Miriam Liberatore, planning and environmental coordinator, Bureau of Land Management
How she was affected: A federal government engineer working on a new natural gas pipeline in Oregon, Miriam Liberatore was sent home for more than two weeks during the shutdown. As the sole provider of income for her family, which includes a high school student and a college student, Liberatore says after taxes, insurance and retirement deductions, living expenses use up the rest of every paycheck — so going without paychecks wasn’t easy.
How she handled it: Liberatore considered finding part-time work but “who would hire me, knowing I would leave them the minute the shutdown is over?” she says. She applied for unemployment insurance but couldn’t supply proper paperwork — all her pay stubs were stored at work and she wasn’t allowed to access them, and the federal websites from which they could be downloaded or where the state could verify her wages were also shut down.
To cut expenses, Liberatore and her family stopped eating out and going to movies, concerts or plays, and delayed normal seasonal purchases like winter clothes and gravel for maintaining their driveway. But the shutdown affected more than her finances. “It was the first time I’ve ever been off work in almost 30 years, even counting when I had my children,” Liberatore says. “It’s strange, having arranged my life for 30 years around my work, to not have that structure all of a sudden and for an indeterminate length of time. It’s nothing at all like being on vacation.”
The worst part, Liberatore says, was not knowing how long the shutdown would last. “It’s like having a long string of Sundays,” she says. “Every day has the potential to be followed by a work day.”
Crystal Kendrick, president, marketing research firm The Voice of Your Customer
How she was affected: Crystal Kendrick’s marketing research firm works regularly as a federal contractor for the National Institutes of Health.

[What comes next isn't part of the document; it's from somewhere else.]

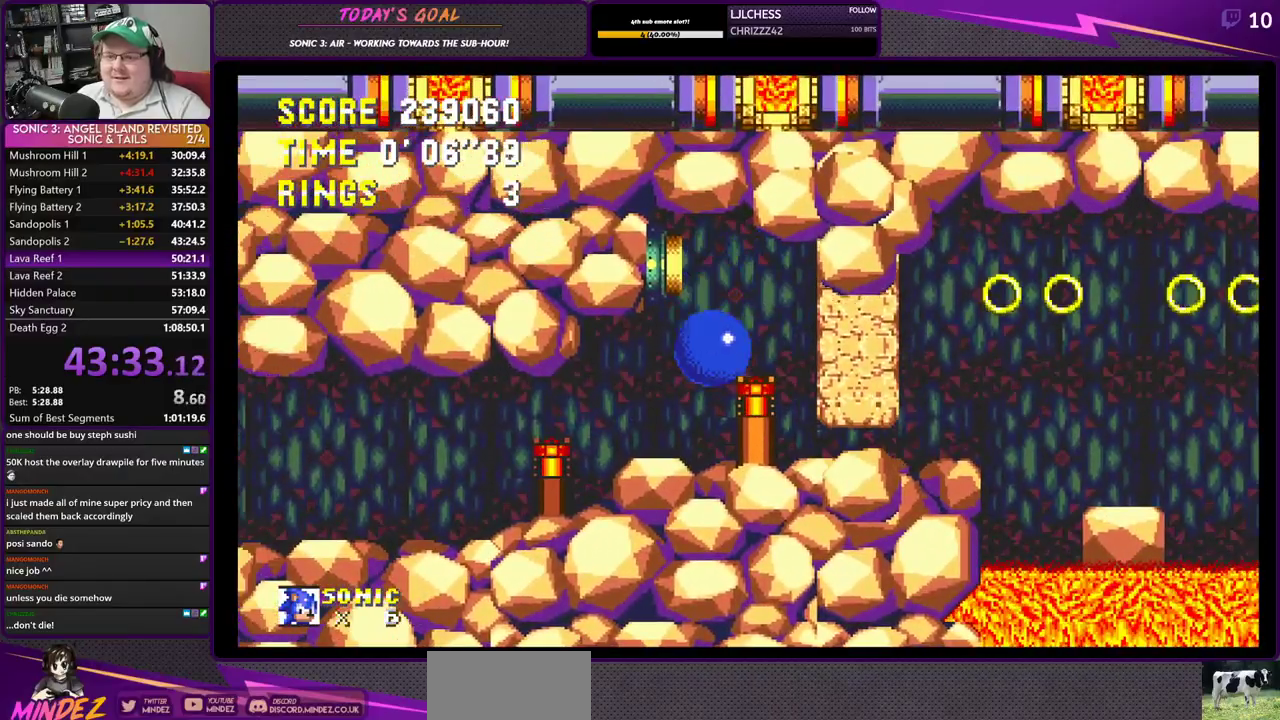
{"buttons": ["DPAD_RIGHT"], "right_stick": "center", "events": []}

As a result of the government shutdown, her company’s contracts and work assignments were put on hold and outstanding invoices were not processed. Additionally, because so few federal RFPs were released during the shutdown “the future workload of federal contractors will be affected as well,” she says.
How she handled it: Frustrated to see her company’s resources sit idle and wait for delayed receivables, Kendrick assigned her staff to other internal activities and located other resources to manage their cash flow. She also delayed spending with contractors and other suppliers. “The shutdown is about more than national parks and zoos, landscaping and passports,” Kendrick says. “The effect of this shutdown on federal contractors, medical research and federally funded social services is becoming insurmountable.”
Jenna Shepard, U.S. Army civilian spouse, homeschooling mother
How she was affected: Jenna Shepard left her communications job a few years ago to stay home with her children while her husband Daniel works for the U.S. Army as a civilian government employee. When the government closed, Daniel joined the rest of the family at home.
How she handled it: “The government shutdown has left families like ours feeling like we are pawns in a political game,” Shepard says. “It left us living on hundreds less each month, and with a lot less faith in our current political representatives in Washington.”
Shepard says the family put off many purchases, from clothes for the kids to major household products. “For many families this isn’t about not getting to see the Statue of Liberty during vacation or missing out on a National Park visit,” she says. “This is about hundreds of thousands of families with children and a mortgage and bills not knowing when their next paycheck will come.”